在这两个问题中,根本问题是基于 VLAN 的 PFC 不必要地将数据包优先级和 VLAN ID 结合起来。我们通过引入基于 DSCP 的 PFC 打破了这种耦合。我们的主要观察结果是 PFC 暂停帧根本没有 VLAN 标记。数据包中的VLAN标签仅用于承载数据包的优先级。在IP世界中,有一种标准且更好的方式来承载数据包优先级信息,这就是IP报头中的DSCP字段。
The solution, as shown in Figure 3(b), is to move the packet priority from the VLAN tag into DSCP. As we can see, the change is small and only touches the data packet format. The PFC pause frame format stays the same. With DSCP-based PFC, data packets no longer need to carry the VLAN tag, which solves both of the problems mentioned earlier. The server facing ports no longer need to be in trunk mode, which means that PXE boot works without any issues. Also, the packet priority information, in form of DSCP value, is correctly propagated by IP routing across subnets.

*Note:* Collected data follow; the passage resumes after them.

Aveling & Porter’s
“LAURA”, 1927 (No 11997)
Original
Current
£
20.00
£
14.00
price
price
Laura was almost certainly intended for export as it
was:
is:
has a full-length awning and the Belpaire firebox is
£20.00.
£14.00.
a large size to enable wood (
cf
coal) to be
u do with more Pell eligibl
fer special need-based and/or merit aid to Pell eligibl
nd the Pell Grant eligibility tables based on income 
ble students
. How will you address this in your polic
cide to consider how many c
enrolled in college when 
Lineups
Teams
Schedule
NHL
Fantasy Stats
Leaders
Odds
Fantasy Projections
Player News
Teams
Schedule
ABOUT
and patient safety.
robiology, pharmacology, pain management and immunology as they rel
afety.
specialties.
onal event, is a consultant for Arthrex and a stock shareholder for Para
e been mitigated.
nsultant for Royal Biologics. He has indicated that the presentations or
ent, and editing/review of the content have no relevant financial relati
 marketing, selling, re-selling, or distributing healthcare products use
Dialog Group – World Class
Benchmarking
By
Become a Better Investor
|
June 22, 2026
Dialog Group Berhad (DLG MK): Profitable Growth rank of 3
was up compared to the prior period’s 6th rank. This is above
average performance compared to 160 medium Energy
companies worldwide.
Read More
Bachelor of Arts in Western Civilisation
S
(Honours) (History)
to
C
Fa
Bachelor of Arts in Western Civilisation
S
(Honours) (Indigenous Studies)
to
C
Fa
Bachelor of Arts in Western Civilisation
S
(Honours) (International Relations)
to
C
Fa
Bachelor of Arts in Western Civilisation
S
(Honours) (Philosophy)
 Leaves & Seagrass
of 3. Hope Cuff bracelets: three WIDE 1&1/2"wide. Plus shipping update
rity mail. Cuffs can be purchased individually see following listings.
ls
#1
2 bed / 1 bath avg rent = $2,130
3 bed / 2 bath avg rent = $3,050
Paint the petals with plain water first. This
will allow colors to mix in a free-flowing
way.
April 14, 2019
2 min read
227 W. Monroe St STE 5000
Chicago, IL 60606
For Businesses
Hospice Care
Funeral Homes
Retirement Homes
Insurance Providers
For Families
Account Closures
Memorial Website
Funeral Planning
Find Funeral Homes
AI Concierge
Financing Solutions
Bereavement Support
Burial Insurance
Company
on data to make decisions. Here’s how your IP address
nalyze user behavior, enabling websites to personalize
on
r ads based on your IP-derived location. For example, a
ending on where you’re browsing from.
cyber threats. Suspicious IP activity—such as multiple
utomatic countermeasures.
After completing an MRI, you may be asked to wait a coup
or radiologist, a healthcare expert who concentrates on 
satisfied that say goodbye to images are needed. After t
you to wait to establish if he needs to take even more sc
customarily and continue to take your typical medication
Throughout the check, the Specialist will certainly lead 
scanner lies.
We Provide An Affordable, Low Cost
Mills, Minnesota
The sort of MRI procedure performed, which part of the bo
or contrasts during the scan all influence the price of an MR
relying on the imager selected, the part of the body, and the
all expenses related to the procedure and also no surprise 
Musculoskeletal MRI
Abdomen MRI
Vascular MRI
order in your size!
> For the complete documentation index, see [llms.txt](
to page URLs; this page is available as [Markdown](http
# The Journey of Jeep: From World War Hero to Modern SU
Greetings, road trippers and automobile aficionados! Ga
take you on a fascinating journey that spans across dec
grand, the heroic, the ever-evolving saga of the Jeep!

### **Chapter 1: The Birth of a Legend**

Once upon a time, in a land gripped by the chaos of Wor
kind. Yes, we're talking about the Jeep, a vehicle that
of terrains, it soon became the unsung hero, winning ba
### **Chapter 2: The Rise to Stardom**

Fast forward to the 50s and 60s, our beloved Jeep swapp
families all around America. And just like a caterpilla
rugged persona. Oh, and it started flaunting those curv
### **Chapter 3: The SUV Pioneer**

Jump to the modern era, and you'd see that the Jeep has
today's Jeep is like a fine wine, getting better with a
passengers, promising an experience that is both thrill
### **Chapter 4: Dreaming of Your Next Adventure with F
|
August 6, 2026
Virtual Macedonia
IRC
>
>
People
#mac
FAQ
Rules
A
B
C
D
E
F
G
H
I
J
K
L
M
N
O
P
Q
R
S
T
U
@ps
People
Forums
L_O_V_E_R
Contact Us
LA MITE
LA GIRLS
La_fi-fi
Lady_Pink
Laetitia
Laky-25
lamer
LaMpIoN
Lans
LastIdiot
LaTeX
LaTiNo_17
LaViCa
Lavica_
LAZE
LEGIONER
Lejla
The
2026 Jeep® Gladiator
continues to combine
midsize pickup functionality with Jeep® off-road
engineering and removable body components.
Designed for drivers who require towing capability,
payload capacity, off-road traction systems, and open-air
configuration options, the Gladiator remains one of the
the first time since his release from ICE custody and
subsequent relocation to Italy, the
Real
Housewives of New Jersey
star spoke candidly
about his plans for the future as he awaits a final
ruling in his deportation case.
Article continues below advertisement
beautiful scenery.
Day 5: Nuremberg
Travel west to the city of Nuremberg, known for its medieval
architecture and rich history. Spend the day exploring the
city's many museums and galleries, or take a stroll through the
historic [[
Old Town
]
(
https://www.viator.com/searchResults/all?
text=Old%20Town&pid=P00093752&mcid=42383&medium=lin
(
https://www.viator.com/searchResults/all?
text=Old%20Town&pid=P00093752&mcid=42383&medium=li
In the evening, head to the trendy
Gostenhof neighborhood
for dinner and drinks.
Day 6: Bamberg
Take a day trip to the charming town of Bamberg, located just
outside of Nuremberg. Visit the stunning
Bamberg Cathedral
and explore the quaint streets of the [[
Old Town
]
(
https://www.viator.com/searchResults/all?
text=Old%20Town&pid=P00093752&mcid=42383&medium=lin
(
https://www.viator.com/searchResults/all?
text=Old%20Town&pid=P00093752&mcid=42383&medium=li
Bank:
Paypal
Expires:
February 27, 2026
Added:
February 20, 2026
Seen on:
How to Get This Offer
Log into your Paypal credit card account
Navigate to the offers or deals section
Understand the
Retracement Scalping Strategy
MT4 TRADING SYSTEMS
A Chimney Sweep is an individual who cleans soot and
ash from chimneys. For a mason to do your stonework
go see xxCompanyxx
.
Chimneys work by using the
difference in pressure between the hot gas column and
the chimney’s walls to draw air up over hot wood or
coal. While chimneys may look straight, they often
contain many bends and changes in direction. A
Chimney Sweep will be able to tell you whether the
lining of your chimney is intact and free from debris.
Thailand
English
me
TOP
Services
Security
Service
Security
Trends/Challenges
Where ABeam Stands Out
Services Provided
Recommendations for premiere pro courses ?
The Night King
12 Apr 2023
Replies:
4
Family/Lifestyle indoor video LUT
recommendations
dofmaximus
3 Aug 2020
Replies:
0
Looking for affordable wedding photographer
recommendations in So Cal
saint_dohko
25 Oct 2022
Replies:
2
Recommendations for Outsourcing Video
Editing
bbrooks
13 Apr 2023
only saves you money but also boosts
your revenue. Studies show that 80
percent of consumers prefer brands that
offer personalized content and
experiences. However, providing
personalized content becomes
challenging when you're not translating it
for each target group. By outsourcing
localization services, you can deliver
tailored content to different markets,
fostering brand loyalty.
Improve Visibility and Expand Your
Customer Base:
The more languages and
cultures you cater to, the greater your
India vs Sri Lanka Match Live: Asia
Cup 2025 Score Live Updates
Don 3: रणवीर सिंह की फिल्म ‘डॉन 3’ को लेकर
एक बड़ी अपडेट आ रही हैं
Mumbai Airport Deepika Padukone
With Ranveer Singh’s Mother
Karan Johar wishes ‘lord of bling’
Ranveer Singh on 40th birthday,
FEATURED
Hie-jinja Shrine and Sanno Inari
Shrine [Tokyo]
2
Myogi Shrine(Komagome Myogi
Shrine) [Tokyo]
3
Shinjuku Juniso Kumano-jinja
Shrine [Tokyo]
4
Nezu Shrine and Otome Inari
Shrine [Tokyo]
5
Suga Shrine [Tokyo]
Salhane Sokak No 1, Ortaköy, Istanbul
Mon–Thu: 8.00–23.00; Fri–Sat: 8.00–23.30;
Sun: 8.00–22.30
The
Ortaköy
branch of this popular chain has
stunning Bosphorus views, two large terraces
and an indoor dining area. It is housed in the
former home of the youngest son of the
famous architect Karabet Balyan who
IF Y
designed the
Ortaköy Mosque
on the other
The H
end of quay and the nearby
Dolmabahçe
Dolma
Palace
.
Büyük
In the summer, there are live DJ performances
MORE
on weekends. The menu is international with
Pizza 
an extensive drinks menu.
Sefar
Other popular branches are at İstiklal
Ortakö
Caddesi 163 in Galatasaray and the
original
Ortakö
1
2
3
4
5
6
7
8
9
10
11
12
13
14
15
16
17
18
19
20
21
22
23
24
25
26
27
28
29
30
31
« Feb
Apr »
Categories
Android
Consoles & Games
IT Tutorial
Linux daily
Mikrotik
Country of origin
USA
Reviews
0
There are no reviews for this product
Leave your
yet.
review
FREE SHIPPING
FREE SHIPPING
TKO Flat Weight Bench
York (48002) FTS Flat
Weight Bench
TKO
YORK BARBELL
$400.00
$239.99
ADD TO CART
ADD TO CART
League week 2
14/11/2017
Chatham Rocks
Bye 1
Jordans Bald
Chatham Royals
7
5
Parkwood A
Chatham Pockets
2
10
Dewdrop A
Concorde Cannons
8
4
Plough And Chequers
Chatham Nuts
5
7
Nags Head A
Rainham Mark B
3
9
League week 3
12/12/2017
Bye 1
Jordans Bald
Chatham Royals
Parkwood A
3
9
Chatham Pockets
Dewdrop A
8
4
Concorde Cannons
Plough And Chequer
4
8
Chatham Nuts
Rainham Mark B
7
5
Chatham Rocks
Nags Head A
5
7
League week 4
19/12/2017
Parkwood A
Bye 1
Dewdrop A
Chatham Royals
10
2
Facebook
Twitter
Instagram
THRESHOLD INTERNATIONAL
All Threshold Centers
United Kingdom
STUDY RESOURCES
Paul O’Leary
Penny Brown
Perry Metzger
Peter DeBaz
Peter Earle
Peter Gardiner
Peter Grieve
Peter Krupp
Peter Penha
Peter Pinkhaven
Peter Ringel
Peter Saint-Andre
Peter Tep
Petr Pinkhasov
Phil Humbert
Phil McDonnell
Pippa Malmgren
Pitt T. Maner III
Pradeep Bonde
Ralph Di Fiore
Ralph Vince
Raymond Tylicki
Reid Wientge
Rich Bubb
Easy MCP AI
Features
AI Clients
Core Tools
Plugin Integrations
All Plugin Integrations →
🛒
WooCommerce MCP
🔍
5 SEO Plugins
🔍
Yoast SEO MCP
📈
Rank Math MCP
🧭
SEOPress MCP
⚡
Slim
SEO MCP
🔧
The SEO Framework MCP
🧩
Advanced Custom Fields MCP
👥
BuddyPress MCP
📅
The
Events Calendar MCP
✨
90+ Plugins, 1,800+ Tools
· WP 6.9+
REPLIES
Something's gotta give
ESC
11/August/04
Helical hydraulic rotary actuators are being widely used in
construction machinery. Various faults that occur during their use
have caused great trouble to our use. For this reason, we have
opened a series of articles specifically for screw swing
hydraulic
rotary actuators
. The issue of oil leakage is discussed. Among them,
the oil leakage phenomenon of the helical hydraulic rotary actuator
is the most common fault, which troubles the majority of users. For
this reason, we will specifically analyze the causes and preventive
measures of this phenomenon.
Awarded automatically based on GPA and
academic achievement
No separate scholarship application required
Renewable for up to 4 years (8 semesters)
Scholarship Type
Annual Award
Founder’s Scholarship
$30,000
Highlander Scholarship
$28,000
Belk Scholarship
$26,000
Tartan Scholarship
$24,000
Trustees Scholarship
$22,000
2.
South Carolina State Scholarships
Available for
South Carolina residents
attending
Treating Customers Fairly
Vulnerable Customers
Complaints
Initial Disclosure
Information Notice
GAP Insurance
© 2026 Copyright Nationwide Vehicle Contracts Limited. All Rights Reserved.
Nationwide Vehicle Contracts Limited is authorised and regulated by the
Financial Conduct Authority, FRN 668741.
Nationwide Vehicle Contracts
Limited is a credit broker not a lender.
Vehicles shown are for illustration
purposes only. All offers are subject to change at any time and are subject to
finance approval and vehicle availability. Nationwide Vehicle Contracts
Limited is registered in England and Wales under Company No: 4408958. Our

解决方案如图 3(b) 所示,将数据包优先级从 VLAN 标记移至 DSCP。我们可以看到,变化很小,只涉及数据包格式。 PFC 暂停帧格式保持不变。基于DSCP的PFC,数据报文不再需要携带VLAN Tag,解决了前面提到的两个问题。面向端口的服务器不再需要处于中继模式,这意味着 PXE 引导可以正常工作。此外,DSCP 值形式的数据包优先级信息可以通过 IP 路由在子网中正确传播。
Of course, DSCP-based PFC does not work for the designs that need to stay in layer-2, e.g., Fibre Channel over Ethernet (FCoE). This is not a problem for us since we do not have any layer-2 networks in our data centers.
当然,基于 DSCP 的 PFC 不适用于需要保留在第 2 层的设计,例如以太网光纤通道 (FCoE)。这对我们来说不是问题,因为我们的数据中心没有任何第 2 层网络。
DSCP-based PFC requires both NICs and switches to classify and queue packets based on the DSCP value instead of the VLAN tag. In addition, the NIC needs to send out data packets with the right DSCP value. Fortunately, the switch and NIC ASICs are flexible enough to implement this. Internally, at each port, the switch or NIC maintains eight Priority Groups (PGs), with each PG can be configured as lossless or lossy. If a PG i (i ∈ [0, 7]) is configured as lossless, once its ingress buffer occupation exceeds the XOFF threshold, pause frame with priority i will be generated. The mapping between DSCP values and PFC priorities can be flexible and can even be many-to-one. In our implementation, we simply map DSCP value i to PFC priority i.
基于 DSCP 的 PFC 要求 NIC 和交换机都根据 DSCP 值(而不是 VLAN 标记)对数据包进行分类和排队。此外,NIC需要发送具有正确DSCP值的数据包。 幸运的是,交换机和 NIC ASIC 足够灵活来实现这一点。 在内部,交换机或 NIC 在每个端口维护八个优先级组 (PG),每个 PG 都可以配置为无损或有损。 如果PG i (i ∈ [0, 7])配置为无损,一旦其入口缓冲区占用超过XOFF阈值,就会生成优先级为i的暂停帧。 [i -> i 哪个组超出阈值,哪个组就被对应暂停] DSCP值和PFC优先级之间的映射可以是灵活的,甚至可以是多对一的。在我们的实现中,我们简单地将 DSCP 值 i 映射到 PFC 优先级 i。
Our DSCP-based PFC specification is publicly available, and is supported by all major vendors (Arista Networks, Broadcom, Cisco, Dell, Intel, Juniper, Mellanox, etc.). We believe DSCP-based PFC provides a simpler and more scalable solution than the original VLANbased design for IP networks.
我们基于 DSCP 的 PFC 规范已公开发布,并受到所有主要供应商(Arista Networks、Broadcom、Cisco、Dell、Intel、Juniper、Mellanox 等)的支持。我们相信基于 DSCP 的 PFC 为 IP 网络提供了比原始基于 VLAN 的设计更简单且更具可扩展性的解决方案。